Transcribed page text:
● ● ● ●

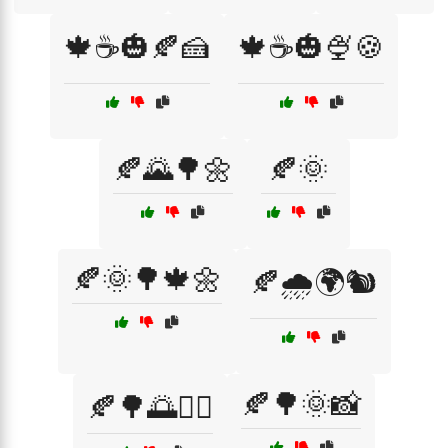
🍁☕🎃🍂🍰
🍁☕🎃🍨🍪
🍂🌄🌳🌼
🍂🌞
🍂🌞🌳🍁🌼
🍂🌧️🌍🐿️
🍂🌳🌞📸
🍂🌳🌅🚴‍♀️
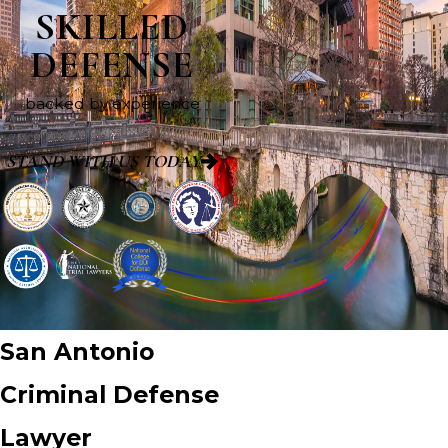
SKILLED
DEFENSE
backed by experience
STAND WITH US TODAY
San Antonio
Criminal Defense
Lawyer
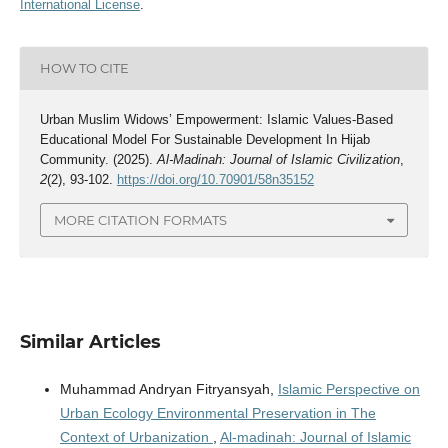
International License
.
HOW TO CITE
Urban Muslim Widows’ Empowerment: Islamic Values-Based
Educational Model For Sustainable Development In Hijab
Community. (2025).
Al-Madinah: Journal of Islamic Civilization
,
2
(2), 93-102.
https://doi.org/10.70901/58n35152
MORE CITATION FORMATS
Similar Articles
Muhammad Andryan Fitryansyah,
Islamic Perspective on
Urban Ecology Environmental Preservation in The
Context of Urbanization
,
Al-madinah: Journal of Islamic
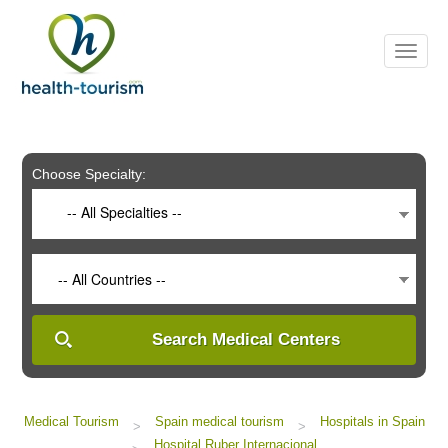
Please
note:
This
website
includes
an
accessibility
system.
Choose Specialty:
-- All Specialties --
-- All Countries --
Search Medical Centers
Medical Tourism
Spain medical tourism
Hospitals in Spain
>
>
Hospital Ruber Internacional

● ● ● ●

Reproduce the transcribed text of all the entries above, line for line and without alteration. Omit the picture markers from your answer.

_YOUR RESPONSE_
🍁☕🎃🍂🍰
🍁☕🎃🍨🍪
🍂🌄🌳🌼
🍂🌞
🍂🌞🌳🍁🌼
🍂🌧️🌍🐿️
🍂🌳🌞📸
🍂🌳🌅🚴‍♀️
SKILLED
DEFENSE
backed by experience
STAND WITH US TODAY
San Antonio
Criminal Defense
Lawyer
International License
.
HOW TO CITE
Urban Muslim Widows’ Empowerment: Islamic Values-Based
Educational Model For Sustainable Development In Hijab
Community. (2025).
Al-Madinah: Journal of Islamic Civilization
,
2
(2), 93-102.
https://doi.org/10.70901/58n35152
MORE CITATION FORMATS
Similar Articles
Muhammad Andryan Fitryansyah,
Islamic Perspective on
Urban Ecology Environmental Preservation in The
Context of Urbanization
,
Al-madinah: Journal of Islamic
Please
note:
This
website
includes
an
accessibility
system.
Choose Specialty:
-- All Specialties --
-- All Countries --
Search Medical Centers
Medical Tourism
Spain medical tourism
Hospitals in Spain
>
>
Hospital Ruber Internacional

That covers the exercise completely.